> Exercise objective
Could you edit these items so that "Anmeldung" becomes "Registrierung" wherever it occurs, with nothing else changed?

> Supplied information
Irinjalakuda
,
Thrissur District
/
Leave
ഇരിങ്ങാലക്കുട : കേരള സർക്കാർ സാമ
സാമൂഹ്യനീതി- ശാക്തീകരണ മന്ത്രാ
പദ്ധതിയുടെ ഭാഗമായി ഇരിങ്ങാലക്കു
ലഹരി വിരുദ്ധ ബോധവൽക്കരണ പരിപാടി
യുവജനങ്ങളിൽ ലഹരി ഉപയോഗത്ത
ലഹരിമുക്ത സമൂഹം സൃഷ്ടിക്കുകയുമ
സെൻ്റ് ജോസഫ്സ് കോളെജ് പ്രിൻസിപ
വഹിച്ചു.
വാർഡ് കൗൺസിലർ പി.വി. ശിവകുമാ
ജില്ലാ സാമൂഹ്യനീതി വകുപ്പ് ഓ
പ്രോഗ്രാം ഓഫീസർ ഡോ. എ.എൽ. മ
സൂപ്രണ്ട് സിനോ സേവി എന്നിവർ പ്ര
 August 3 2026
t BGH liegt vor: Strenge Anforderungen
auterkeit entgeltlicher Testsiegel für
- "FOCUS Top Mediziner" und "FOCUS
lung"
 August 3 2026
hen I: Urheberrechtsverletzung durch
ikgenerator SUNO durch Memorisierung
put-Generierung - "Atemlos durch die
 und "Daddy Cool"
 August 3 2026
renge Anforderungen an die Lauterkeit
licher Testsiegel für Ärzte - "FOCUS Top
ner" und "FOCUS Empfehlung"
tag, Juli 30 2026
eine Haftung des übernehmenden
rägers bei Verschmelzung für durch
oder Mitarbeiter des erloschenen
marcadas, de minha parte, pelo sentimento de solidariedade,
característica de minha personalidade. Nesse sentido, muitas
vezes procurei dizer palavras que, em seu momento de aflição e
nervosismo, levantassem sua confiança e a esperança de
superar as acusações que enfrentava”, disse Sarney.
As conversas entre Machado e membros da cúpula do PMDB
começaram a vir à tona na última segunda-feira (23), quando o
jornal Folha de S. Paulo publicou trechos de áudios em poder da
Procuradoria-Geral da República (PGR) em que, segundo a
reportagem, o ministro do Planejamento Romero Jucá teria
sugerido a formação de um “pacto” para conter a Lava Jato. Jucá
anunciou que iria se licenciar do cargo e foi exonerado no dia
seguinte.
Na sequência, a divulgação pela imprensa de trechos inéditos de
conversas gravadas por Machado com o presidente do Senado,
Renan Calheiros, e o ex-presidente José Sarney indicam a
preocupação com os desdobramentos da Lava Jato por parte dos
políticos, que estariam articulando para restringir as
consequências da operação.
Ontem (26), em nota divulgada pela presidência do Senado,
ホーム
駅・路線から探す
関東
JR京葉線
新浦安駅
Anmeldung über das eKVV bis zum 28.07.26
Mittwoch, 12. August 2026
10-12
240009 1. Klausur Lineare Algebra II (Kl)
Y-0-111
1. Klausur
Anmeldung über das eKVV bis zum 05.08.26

> Reply to the task
Irinjalakuda
,
Thrissur District
/
Leave
ഇരിങ്ങാലക്കുട : കേരള സർക്കാർ സാമ
സാമൂഹ്യനീതി- ശാക്തീകരണ മന്ത്രാ
പദ്ധതിയുടെ ഭാഗമായി ഇരിങ്ങാലക്കു
ലഹരി വിരുദ്ധ ബോധവൽക്കരണ പരിപാടി
യുവജനങ്ങളിൽ ലഹരി ഉപയോഗത്ത
ലഹരിമുക്ത സമൂഹം സൃഷ്ടിക്കുകയുമ
സെൻ്റ് ജോസഫ്സ് കോളെജ് പ്രിൻസിപ
വഹിച്ചു.
വാർഡ് കൗൺസിലർ പി.വി. ശിവകുമാ
ജില്ലാ സാമൂഹ്യനീതി വകുപ്പ് ഓ
പ്രോഗ്രാം ഓഫീസർ ഡോ. എ.എൽ. മ
സൂപ്രണ്ട് സിനോ സേവി എന്നിവർ പ്ര
 August 3 2026
t BGH liegt vor: Strenge Anforderungen
auterkeit entgeltlicher Testsiegel für
- "FOCUS Top Mediziner" und "FOCUS
lung"
 August 3 2026
hen I: Urheberrechtsverletzung durch
ikgenerator SUNO durch Memorisierung
put-Generierung - "Atemlos durch die
 und "Daddy Cool"
 August 3 2026
renge Anforderungen an die Lauterkeit
licher Testsiegel für Ärzte - "FOCUS Top
ner" und "FOCUS Empfehlung"
tag, Juli 30 2026
eine Haftung des übernehmenden
rägers bei Verschmelzung für durch
oder Mitarbeiter des erloschenen
marcadas, de minha parte, pelo sentimento de solidariedade,
característica de minha personalidade. Nesse sentido, muitas
vezes procurei dizer palavras que, em seu momento de aflição e
nervosismo, levantassem sua confiança e a esperança de
superar as acusações que enfrentava”, disse Sarney.
As conversas entre Machado e membros da cúpula do PMDB
começaram a vir à tona na última segunda-feira (23), quando o
jornal Folha de S. Paulo publicou trechos de áudios em poder da
Procuradoria-Geral da República (PGR) em que, segundo a
reportagem, o ministro do Planejamento Romero Jucá teria
sugerido a formação de um “pacto” para conter a Lava Jato. Jucá
anunciou que iria se licenciar do cargo e foi exonerado no dia
seguinte.
Na sequência, a divulgação pela imprensa de trechos inéditos de
conversas gravadas por Machado com o presidente do Senado,
Renan Calheiros, e o ex-presidente José Sarney indicam a
preocupação com os desdobramentos da Lava Jato por parte dos
políticos, que estariam articulando para restringir as
consequências da operação.
Ontem (26), em nota divulgada pela presidência do Senado,
ホーム
駅・路線から探す
関東
JR京葉線
新浦安駅
Registrierung über das eKVV bis zum 28.07.26
Mittwoch, 12. August 2026
10-12
240009 1. Klausur Lineare Algebra II (Kl)
Y-0-111
1. Klausur
Registrierung über das eKVV bis zum 05.08.26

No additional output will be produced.